━━ Data listing ━━
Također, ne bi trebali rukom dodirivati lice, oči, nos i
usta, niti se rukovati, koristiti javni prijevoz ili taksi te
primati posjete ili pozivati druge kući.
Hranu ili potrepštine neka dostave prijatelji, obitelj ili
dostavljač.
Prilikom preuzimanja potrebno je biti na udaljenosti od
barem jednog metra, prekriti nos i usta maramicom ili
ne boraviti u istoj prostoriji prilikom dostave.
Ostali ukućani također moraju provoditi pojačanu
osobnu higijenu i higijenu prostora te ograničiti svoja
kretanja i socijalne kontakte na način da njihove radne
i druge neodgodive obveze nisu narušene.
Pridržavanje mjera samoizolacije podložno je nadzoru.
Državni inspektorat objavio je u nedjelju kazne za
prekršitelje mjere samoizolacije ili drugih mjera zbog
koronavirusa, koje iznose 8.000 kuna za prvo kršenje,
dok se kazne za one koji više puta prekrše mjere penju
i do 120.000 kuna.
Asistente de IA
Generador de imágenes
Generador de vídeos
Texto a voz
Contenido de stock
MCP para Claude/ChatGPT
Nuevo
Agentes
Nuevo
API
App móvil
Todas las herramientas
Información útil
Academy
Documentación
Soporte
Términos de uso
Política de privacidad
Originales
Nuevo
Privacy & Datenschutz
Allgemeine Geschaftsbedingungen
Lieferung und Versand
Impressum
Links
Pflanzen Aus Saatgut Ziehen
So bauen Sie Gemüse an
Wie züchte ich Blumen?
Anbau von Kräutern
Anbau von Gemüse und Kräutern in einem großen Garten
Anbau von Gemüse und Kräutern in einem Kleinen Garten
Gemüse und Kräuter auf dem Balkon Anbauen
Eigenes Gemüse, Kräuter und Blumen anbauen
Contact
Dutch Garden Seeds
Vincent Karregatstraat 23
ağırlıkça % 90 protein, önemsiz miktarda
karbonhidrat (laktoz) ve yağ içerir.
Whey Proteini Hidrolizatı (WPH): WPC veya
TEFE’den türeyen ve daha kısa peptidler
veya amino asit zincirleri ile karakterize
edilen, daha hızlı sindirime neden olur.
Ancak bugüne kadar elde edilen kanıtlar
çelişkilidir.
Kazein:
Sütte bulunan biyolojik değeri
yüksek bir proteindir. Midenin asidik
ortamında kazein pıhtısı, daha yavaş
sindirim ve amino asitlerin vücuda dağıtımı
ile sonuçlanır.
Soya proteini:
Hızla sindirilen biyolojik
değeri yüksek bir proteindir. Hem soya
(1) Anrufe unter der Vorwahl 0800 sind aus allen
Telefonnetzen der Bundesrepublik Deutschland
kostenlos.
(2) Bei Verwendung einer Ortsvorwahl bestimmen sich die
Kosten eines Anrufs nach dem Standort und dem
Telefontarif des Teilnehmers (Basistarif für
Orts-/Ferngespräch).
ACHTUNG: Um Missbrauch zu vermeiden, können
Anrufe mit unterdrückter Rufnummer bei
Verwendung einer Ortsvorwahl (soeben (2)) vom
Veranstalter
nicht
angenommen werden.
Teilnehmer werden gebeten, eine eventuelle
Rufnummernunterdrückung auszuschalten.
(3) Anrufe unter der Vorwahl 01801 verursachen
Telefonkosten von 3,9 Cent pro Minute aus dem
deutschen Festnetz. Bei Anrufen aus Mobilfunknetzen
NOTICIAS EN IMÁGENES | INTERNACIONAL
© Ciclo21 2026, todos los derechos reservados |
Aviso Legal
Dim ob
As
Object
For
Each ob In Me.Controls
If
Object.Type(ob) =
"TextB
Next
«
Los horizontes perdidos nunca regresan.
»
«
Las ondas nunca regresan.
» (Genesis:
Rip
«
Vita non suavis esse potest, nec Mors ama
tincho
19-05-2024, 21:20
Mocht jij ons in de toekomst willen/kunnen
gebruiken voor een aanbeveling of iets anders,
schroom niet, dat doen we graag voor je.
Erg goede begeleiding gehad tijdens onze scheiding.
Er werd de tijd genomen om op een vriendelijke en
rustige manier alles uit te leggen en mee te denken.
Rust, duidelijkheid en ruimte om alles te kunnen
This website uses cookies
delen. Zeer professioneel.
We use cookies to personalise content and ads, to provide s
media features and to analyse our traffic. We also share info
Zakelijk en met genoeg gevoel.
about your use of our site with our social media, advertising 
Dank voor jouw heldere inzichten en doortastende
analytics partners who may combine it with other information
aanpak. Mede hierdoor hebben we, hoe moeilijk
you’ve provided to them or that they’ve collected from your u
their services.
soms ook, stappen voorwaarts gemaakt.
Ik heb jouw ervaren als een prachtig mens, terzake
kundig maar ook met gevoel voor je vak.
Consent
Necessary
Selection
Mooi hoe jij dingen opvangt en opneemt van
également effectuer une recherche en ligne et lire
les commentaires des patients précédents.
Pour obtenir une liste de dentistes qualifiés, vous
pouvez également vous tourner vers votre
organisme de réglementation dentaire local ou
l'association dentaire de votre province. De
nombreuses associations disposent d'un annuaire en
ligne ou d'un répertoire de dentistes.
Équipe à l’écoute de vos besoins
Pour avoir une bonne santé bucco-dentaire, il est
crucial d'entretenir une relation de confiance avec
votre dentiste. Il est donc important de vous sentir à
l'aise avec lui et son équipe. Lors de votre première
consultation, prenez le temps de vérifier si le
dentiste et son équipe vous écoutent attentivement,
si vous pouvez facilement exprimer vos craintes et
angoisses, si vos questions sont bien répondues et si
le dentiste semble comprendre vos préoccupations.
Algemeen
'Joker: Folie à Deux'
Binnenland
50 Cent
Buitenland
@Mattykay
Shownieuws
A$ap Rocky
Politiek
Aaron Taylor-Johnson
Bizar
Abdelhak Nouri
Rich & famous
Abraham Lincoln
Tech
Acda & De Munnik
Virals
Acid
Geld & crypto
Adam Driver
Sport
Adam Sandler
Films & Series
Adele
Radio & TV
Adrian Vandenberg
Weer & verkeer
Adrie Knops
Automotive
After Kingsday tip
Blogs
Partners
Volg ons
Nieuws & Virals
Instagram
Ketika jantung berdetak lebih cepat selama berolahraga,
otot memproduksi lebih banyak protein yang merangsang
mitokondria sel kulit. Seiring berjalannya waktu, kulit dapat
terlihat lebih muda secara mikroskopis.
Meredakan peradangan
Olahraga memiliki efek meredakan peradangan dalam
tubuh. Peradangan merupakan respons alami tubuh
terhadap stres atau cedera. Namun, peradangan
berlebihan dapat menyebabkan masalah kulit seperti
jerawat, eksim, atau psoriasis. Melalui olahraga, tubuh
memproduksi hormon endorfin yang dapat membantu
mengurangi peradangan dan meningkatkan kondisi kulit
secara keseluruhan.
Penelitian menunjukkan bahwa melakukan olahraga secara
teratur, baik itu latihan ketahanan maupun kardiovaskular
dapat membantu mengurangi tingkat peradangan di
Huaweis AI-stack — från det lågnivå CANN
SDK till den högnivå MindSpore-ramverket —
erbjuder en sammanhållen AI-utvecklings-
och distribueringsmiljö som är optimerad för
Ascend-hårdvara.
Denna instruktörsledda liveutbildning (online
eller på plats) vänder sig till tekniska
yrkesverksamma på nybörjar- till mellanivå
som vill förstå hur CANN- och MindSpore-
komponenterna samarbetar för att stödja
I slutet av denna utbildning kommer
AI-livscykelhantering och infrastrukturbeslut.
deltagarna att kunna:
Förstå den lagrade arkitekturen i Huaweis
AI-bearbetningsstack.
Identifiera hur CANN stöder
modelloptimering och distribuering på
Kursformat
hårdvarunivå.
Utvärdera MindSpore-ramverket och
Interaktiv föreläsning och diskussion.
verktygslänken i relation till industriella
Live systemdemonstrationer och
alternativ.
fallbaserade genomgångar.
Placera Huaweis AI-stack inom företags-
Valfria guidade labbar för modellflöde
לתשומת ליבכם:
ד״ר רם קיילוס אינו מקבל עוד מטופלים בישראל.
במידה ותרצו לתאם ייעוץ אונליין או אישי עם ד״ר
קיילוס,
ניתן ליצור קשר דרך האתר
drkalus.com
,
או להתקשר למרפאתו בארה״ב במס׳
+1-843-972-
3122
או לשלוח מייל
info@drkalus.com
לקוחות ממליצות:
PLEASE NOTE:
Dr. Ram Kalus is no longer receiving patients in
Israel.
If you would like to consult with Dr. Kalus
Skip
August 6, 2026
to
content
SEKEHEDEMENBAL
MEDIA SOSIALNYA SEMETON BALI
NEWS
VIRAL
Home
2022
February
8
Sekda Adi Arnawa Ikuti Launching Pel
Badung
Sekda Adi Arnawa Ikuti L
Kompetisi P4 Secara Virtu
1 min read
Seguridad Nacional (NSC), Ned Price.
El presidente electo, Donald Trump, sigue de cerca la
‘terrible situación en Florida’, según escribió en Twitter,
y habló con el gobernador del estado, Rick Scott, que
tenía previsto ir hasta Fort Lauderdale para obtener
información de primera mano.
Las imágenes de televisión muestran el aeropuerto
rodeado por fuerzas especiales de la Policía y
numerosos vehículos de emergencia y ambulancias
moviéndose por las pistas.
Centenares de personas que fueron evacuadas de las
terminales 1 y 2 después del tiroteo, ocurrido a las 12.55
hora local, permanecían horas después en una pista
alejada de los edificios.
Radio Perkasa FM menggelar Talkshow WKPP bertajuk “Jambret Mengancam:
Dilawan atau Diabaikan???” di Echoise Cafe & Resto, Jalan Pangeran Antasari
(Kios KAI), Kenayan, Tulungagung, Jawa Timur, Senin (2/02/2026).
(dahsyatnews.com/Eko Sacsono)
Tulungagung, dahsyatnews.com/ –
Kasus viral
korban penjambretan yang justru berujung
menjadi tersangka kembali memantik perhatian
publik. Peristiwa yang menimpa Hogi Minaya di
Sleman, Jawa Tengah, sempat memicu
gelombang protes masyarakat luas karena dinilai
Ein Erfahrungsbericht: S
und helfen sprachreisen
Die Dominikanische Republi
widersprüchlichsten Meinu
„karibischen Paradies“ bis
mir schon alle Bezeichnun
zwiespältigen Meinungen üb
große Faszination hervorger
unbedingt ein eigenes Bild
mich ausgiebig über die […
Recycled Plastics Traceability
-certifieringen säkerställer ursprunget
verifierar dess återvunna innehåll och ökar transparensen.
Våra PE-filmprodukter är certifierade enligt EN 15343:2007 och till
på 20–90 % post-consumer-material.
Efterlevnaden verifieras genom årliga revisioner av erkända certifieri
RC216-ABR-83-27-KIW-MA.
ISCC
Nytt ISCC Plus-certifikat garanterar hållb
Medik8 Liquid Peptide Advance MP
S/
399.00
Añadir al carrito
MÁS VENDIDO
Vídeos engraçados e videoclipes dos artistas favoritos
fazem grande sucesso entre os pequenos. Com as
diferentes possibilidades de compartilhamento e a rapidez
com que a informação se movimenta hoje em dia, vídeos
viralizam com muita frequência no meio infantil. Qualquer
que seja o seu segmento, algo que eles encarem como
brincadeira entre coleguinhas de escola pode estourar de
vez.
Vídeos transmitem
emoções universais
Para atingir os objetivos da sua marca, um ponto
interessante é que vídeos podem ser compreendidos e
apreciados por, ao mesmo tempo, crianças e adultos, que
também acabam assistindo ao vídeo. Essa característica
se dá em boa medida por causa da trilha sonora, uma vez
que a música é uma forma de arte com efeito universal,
━━━
• _Assigned task_:
Where in the listing does the string "with" appear? Copy every line that has it.

• _Answer to this task_:
about your use of our site with our social media, advertising 
analytics partners who may combine it with other information
If you would like to consult with Dr. Kalus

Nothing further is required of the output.